Last week the world of horse racing lost one of its greatest stars with the death of Henry Cecil. The papers were full of comments describing him as ‘a genius’, ‘the toast of Epsom and Royal Ascot’ and ‘one of the most influential and successful racehorse trainers of all times’. And it did make me think about how horses run in the Amherst Cecil blood. I remembered coming across this photo amongst Billy’s letters. Billy grew up to be an excellent rider, and particularly passionate about his hunting. How proud Billy would have been of his grandson Henry. In fact a passion for horses and racing runs further back in the family as May, Billy’s mother was renowned as an excellent horsewoman. Didlington Hall even possessed its own racecourse on which, Phosphorus winner of the 1837 Derby had trained.

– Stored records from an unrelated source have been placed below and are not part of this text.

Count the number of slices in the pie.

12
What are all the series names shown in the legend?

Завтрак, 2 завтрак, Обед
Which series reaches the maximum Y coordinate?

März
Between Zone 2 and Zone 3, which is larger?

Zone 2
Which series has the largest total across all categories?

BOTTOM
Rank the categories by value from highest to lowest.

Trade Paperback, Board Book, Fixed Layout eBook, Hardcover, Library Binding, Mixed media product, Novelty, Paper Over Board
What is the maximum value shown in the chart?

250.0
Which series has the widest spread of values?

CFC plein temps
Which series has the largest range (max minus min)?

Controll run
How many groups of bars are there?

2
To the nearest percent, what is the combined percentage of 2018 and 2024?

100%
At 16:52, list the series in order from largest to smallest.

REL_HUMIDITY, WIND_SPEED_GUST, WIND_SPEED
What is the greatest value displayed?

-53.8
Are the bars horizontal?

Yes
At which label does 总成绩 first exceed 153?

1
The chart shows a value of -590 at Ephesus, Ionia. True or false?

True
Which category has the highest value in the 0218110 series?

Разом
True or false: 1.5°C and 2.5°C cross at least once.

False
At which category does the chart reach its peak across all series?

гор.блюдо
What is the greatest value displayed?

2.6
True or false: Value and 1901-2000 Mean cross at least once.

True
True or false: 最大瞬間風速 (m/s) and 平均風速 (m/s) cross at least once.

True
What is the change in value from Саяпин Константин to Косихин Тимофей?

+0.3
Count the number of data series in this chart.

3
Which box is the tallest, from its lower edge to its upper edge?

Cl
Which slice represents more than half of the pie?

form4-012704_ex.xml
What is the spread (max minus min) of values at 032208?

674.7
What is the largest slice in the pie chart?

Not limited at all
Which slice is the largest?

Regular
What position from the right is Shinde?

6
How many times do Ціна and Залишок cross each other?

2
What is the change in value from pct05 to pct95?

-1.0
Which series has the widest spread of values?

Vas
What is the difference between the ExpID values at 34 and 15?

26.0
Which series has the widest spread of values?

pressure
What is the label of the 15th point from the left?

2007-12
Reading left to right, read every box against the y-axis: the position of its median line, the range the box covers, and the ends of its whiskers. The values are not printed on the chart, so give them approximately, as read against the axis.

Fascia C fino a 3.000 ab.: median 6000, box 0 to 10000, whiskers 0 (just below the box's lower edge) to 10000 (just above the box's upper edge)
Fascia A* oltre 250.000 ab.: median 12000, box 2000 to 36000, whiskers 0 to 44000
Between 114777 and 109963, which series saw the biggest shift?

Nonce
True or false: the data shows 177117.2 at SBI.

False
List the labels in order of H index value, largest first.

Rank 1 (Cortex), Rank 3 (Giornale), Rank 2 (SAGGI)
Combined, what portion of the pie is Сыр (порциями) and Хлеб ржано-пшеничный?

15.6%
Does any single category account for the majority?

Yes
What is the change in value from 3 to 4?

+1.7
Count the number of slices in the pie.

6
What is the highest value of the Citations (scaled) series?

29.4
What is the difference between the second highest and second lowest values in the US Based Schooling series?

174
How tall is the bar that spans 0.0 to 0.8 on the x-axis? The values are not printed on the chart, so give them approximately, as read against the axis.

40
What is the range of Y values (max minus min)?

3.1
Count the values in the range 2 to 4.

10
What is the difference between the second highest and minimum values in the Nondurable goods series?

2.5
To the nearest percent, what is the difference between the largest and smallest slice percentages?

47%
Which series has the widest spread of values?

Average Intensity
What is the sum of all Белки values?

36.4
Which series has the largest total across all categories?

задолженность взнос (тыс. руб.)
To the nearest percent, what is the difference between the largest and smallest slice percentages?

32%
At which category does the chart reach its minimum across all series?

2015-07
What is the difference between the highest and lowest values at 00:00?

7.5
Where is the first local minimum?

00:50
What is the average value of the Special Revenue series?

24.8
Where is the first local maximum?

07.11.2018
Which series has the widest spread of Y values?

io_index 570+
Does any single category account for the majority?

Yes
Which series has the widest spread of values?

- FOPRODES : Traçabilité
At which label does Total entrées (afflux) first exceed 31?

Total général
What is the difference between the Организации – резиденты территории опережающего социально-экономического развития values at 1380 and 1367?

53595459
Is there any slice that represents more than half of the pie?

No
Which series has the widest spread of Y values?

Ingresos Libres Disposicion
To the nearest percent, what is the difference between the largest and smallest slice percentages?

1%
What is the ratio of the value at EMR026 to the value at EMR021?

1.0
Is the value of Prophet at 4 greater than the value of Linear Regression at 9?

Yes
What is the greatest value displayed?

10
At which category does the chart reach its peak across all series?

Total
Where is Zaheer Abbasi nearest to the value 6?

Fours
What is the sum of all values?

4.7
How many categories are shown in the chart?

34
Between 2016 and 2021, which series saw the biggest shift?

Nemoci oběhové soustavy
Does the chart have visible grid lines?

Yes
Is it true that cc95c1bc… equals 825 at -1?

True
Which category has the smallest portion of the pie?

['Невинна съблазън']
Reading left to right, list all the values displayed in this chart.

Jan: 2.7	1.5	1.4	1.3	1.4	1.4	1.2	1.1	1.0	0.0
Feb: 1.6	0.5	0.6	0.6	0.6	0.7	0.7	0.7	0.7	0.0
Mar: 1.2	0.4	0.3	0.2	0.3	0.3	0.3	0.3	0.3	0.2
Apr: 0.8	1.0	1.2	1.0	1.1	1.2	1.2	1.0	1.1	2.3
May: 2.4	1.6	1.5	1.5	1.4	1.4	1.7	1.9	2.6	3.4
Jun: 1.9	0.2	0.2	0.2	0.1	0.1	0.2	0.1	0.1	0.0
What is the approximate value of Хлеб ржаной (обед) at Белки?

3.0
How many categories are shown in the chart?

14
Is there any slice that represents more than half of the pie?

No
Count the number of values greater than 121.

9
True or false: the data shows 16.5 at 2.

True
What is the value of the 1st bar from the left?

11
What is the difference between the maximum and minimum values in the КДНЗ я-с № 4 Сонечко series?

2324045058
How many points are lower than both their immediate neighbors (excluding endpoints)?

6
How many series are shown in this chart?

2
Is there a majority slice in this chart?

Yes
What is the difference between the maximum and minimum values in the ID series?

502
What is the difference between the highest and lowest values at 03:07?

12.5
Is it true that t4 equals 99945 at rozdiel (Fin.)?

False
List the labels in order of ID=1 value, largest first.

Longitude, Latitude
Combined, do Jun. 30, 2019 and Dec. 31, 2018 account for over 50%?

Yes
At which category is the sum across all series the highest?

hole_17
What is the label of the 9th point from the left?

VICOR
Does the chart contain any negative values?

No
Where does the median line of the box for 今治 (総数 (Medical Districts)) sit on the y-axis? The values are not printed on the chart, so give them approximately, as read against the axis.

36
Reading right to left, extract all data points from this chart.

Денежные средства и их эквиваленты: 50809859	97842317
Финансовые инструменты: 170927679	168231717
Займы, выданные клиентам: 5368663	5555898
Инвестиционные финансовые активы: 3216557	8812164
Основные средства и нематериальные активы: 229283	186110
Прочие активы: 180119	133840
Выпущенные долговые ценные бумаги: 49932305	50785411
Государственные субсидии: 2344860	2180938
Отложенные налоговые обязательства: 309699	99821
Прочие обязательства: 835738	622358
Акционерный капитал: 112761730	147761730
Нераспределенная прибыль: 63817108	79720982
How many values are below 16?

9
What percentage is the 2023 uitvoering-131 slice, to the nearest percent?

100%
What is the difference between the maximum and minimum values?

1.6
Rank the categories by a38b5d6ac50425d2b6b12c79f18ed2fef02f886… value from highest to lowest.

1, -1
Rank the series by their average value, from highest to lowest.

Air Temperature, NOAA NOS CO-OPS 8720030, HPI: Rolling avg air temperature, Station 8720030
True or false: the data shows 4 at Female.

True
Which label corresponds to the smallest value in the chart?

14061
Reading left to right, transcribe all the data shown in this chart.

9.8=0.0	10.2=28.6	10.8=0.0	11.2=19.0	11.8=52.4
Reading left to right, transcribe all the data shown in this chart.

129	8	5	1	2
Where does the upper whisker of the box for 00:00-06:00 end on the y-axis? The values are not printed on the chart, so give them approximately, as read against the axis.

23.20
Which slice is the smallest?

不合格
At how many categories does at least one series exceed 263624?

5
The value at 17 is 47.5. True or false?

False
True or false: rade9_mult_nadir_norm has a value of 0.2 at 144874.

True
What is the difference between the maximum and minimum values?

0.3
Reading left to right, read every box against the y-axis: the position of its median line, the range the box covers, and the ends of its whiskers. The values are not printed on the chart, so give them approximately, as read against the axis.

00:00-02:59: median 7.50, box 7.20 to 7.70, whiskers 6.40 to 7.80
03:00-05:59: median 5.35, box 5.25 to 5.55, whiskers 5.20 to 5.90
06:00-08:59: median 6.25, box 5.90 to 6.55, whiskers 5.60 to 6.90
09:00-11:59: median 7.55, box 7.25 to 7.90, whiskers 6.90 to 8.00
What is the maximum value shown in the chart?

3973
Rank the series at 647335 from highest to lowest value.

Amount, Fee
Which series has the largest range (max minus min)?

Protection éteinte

Henry did indeed have an extraordinary career which included winning The Derby four times and The Oaks eight times. His was a life full of brilliance, mixed with despair – and maybe it was this mix that made him so popular with the masses of race goers. The death of his twin brother David, and his own fight against cancer must have provided some of the darkest moments, while the arrival of Frankel, ‘star of stars’, must have been one of the brightest.
When I heard of Henry’s death last week I couldn’t help thinking how immensely sad it was that not only did Henry never know his grandfather, he never knew his father either.
History can strangely repetitive. When Billy was killed on the Aisne in 1914, at the age of twenty eight, he left behind my father, William who was two years old and, Henry who was just six months. For both boys being fatherless must have been very hard, but for Henry it seems it was a tragedy. He was completely charming, immensely popular, and totally wild. Always after excitement, he was quick to join the newly formed Parachute Regiment. He was fatally wounded in 1942 in the Battle of Oudna in North Africa. He, like Billy, was twenty eight years old when he died. He left behind him four young sons, Strongbow (known as Bow), James and the twins, David and Henry. The twins were in fact not even born until a few days after the news of his death had reached their mother, Rohays.
I am extremely sad that Henry can’t be with us when we visit Billy’s grave next year to commemorate the centenary of his death. But there is no doubt that he will be there in our thoughts.